Kadınların kıyafeti üzerinden yapılacak her türlü yasa veya Anayasa değişikliğinin Türkiye Cumhuriyeti’nin hukuk devleti anlayışına ve laiklik ilkesine aykırı olacağını vurgulayan Eşitlik İçin Kadın Platformu’ndan (EŞİK) Avukat Hülya Gülbahar ise şunları söyledi:

"Kıyafet, kadınların kamusal alanda varlığı açısından kilit bir konudur. Bilindiği üzere kıyafet, ‘iş yerinde uygunsuz kıyafetler giyiyorlar’ denilerek kadınların çalışma hakkının ortadan kaldırılmasına neden olabilecek kadar önemlidir. Şu ya da bu şekilde bir dinin bir mezhebinin bir yorumunun Anayasa’ya sokulması, diğer dinler, inançlar açısından açık bir ayrımcılık suçudur. AKP’nin bu teklifinin hem kamu sektörü hem de özel sektör için bağlayıcı olacağı belirtilmektedir. Dolayısıyla, kamu ve özel sektördeki otoriteler, kadınların çalışma hayatlarındaki özgürlükleri yeniden dizayn edebilecek. Bugün şort giydiği için kamuya ait belediye otobüsünde tekmelenen, kısa kollu giydiği için depreme sebebiyet verdiği gerekçesiyle taciz edilen kadınlar var.  Anayasaya dini kıyafet gibi ifadeler girdiği anda, resmi ya da sivil, ülkenin bütün erkeklerine ve ataerkil zihniyetli kadınlarına diğer kadınların özgürlüklerine müdahale etme hakkı verilmiş olacaktır. Söz konusu teklif, başörtülü veya başörtüsüz her kadının özgürlüğünü, yaşam hakkını gasbedecektir. Bu nedenle Anayasa değişikliğine karşı hep beraber karşı çıkılması gerekir.”

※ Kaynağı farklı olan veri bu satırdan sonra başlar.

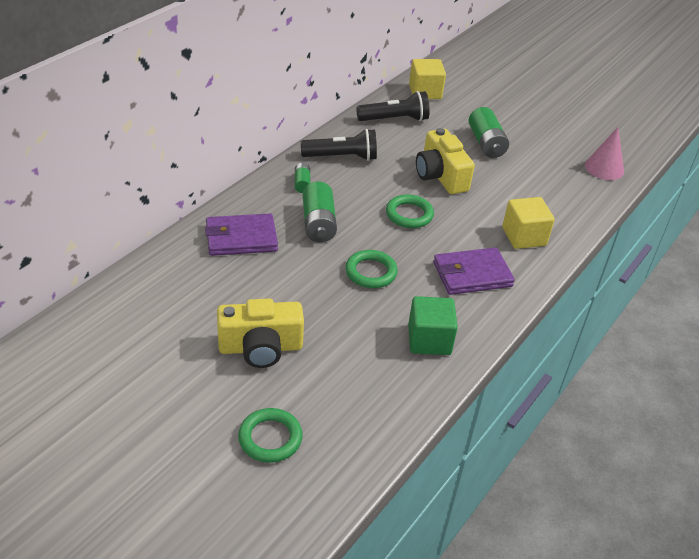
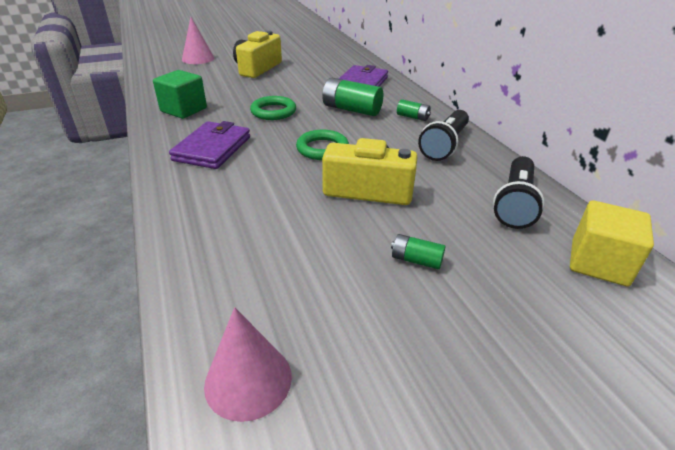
camera: 125 degrees right, 5 degrees down
green ring [238,408,303,463] -> pink cone [182,17,214,64]
green battery [468,107,509,158] -> green battery [391,234,445,270], size x0.54
yellow cube [502,197,555,249] -> none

İKTİDARIN YILLARDIR YAPTIĞI ŞEY

SOL Feminist Hareket’ten Avukat Ekin Öztürk ise teklife yönelik şunları söyledi:

“Anayasa değişikliği teklifi hem söylem olarak hem de gerekçesi açısından son derece problemli. Bu teklifin, nasıl ve neden yapıldığı sorularının cevaplarıysa ciddi bir belirsizlik taşıyor. Ancak, çok açık görünen bir şey varsa o da Anayasa’ya dini bir referansın girmesinin, laiklik ilkesine aykırı olduğudur. İktidarın yıllardır yaptığı şeyin özeti bu; kendi menfaatleri uğruna tüm toplumun güvenliğini tehlikeye atmak.”

HEDEFLERİ YENİ YASAMA YILI

İktidar cephesi tarafından başörtüsüne Anayasal güvence sağlayacağı gerekçesiyle TBMM’ye sunulan teklifte, Anayasanın 24 ve 41’inci maddelerinde yapılacak düzenlemeler muğlak ifadeler içeriyor. Anayasa’nın 24. Maddesinin şöyle değiştirilmesi isteniyor: “Hiçbir kadın; dini inancı sebebiyle başını örtmesi ve tercih ettiği kıyafetinden dolayı eğitim ve öğrenim, çalışma, seçme, seçilme, siyasi faaliyette bulunma, kamu hizmetlerine girme ile diğer herhangi bir temel hak ve hürriyeti kullanmaktan ya da kamu veya özel kesim tarafından sunulan mal ve hizmetlerden yararlanmaktan hiçbir surette yoksun bırakılmayacak.” Muhalefet “dini inancı sebebiyle” ifadesinin, laiklik ilkesine aykırı olduğunu, bunun başörtüsünün yanı sıra diğer tartışmalı kıyafetlerin de kullanılmasının yolunu açacağını ifade ediyor.